Please help me in this:confused:
Million Thanks

chump2877
11-29-2006, 01:41 PM
Where is your javascript? :)

I see some PHP inside of some empty <script> tags....I'm guessing you cut out the surrounding javascript, but i would need to see that to see where the error is coming from...

You are receiving a javascript error, right?

bhakti_thakkar
11-29-2006, 01:41 PM
Hi
the problem got solved by replacing the below code of line 10

line10 : $doc=mysql_query("select * from documentation where commodityid =\'$commodityid\' and inspections =\'$inspid\' " );
line11 : while($docrs=mysql_fetch_assoc($docrid)){ }

but now the problem is i am unable to fetch the records in the script.it gives me syntax error for line 11 ???? if i comment it no problem but uncommenting give me an error

badly stuck

Million Thanks

bhakti_thakkar
11-29-2006, 01:43 PM
<script type="text/javascript">
<!--

d = new dTree('d');
comid=document.mainform.commodityid.value;
compid=document.mainform.companyid.value;
//function(id, pid, name, url, title, target, icon, iconOpen, open)
d.add(0,-1,'<?=$db->GetName("commodityname","commoditymst"," commodityid = '$commodityid' ")?>',"commtreeview.php?commodityid="+comid+"&companyid="+compid);
d.add(1,0,'Inspections','example01.html','','icon12.gif');
<?
$insprid=mysql_query("select * from inspection where commodityid ='$commodityid' and companyid='$companyid' ");

$i=20;
while($insprs=mysql_fetch_assoc($insprid)) {
$i++;
$inspid=$insprs['inspectionid'];

$doc=("select * from documentation where commodityid =\'$commodityid\' and inspections =\'$inspid\'");
$docrid=mysql_query($doc);
// while($docrs=mysql_fetch_assoc($docrid)){ }
?>


d.add(<?=$i?>,1,'<?=$doc?>','example01.html');
<? } ?>
d.add(2,0,'Node 2','example01.html');
d.add(3,1,'Node 1.1','example01.html');
d.add(4,0,' <?=$q1?> Node 3','example01.html');

d.add(8,1,'Node 1.2','example01.html');


d.add(9,0,'Templates','example01.html','Pictures I\'ve taken over the years','','','img/imgfolder.gif');
d.add(10,9,'The trip to Iceland','example01.html','Pictures of Gullfoss and Geysir');
d.add(11,9,'Mom\'s birthday','example01.html');

document.write(d);

//-->
</script>

chump2877
11-29-2006, 01:47 PM
Try putting some code inside of your while loop.

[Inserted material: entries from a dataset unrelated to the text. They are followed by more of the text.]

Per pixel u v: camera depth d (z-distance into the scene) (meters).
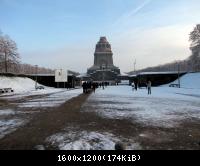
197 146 7.56
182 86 70.62
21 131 9.81
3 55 72.69
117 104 20.48
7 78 67.56
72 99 26.36
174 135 9.02
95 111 15.91
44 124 11.35
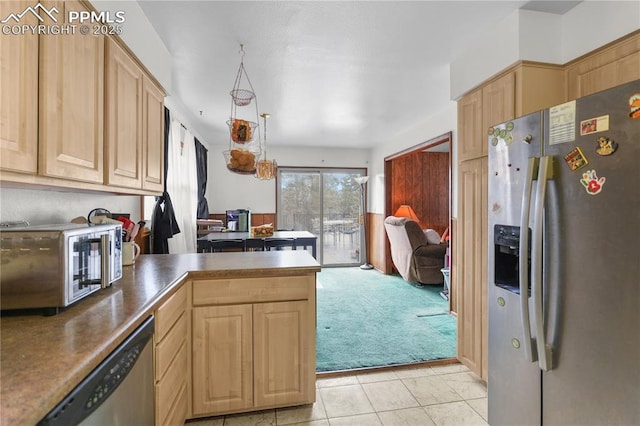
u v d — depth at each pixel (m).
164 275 1.66
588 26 1.76
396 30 2.04
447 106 3.58
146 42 1.87
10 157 0.92
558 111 1.27
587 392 1.16
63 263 1.09
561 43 1.92
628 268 1.04
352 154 6.36
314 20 1.92
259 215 5.96
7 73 0.91
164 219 2.77
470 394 2.09
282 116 3.96
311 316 1.88
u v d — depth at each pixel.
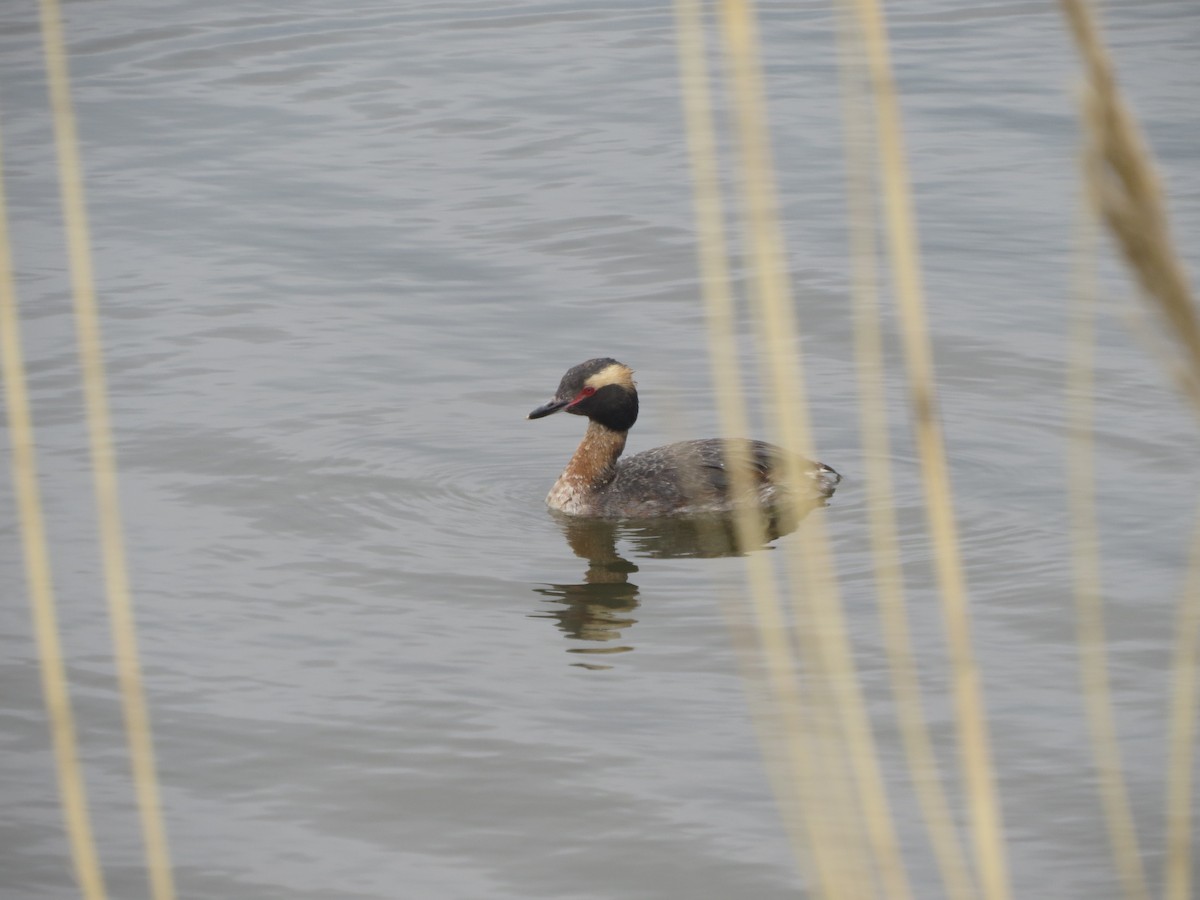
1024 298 20.78
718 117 29.16
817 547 4.59
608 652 12.87
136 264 23.19
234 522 15.52
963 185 25.22
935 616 13.24
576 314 21.00
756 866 9.90
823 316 20.41
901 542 14.77
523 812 10.63
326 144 28.69
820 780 10.70
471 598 13.98
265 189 26.38
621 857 10.08
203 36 36.03
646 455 16.72
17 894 9.85
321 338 20.39
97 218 25.16
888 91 3.59
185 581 14.25
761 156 3.86
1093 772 10.80
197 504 15.91
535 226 24.22
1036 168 25.94
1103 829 10.14
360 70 33.34
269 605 13.81
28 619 13.55
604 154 27.52
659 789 10.84
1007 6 37.38
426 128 29.44
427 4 39.16
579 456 16.30
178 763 11.31
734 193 25.08
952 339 19.56
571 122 29.42
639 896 9.66
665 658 12.74
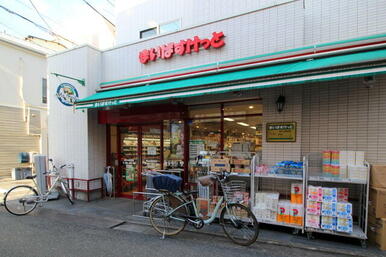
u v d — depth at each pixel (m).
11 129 10.48
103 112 6.39
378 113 3.97
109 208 5.58
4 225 4.46
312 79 3.31
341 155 3.69
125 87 6.37
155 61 6.02
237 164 4.29
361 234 3.39
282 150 4.52
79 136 6.50
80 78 6.59
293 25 4.50
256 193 4.14
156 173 4.79
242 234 3.81
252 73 4.25
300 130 4.38
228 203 3.74
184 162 5.74
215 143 5.45
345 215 3.42
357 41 3.97
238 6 6.02
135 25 7.80
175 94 4.45
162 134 6.12
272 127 4.62
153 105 5.70
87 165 6.35
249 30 4.89
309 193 3.64
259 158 4.76
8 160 10.34
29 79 11.27
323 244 3.51
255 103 5.04
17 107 10.74
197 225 3.83
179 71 5.56
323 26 4.48
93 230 4.22
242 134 5.14
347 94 4.20
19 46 10.83
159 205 4.09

$doc="select * from documentation where commodityid='$commodityid' and inspections='$inspid'";
$docrid=mysql_query($doc);
while($docrs=mysql_fetch_assoc($docrid)){
echo $docrs['column_name']."<br />";
}

bhakti_thakkar
11-29-2006, 01:54 PM
hi,
thanks for ur reply but even though i do it, it give me syntax error
Below are the changes

while($insprs=mysql_fetch_assoc($insprid)) {
$i++;
$inspid=$insprs['inspectionid'];

$doc=("select * from documentation where commodityid =\'$commodityid\' and inspections =\'$inspid\'");
$docrid=mysql_query($doc);
while($docrs=mysql_fetch_assoc($docrid)){
$id=$docrs['documentname'];
} ?>



d.add(<?=$i?>,1,'<?=$id?>','example01.html');

<? } ?>
Thanks and Regards

CFMaBiSmAd
11-29-2006, 02:01 PM
What is the exact error and let us know which line of this code it references???

Edit: Also, escaping the single-quotes within the double-quoted $doc = string is probably an issue.

bhakti_thakkar
11-29-2006, 02:14 PM
hi,
i am displaying data from the database in a tree view where i am trying to display parent child relation ship.
i am getting javascript error of "Synatx error "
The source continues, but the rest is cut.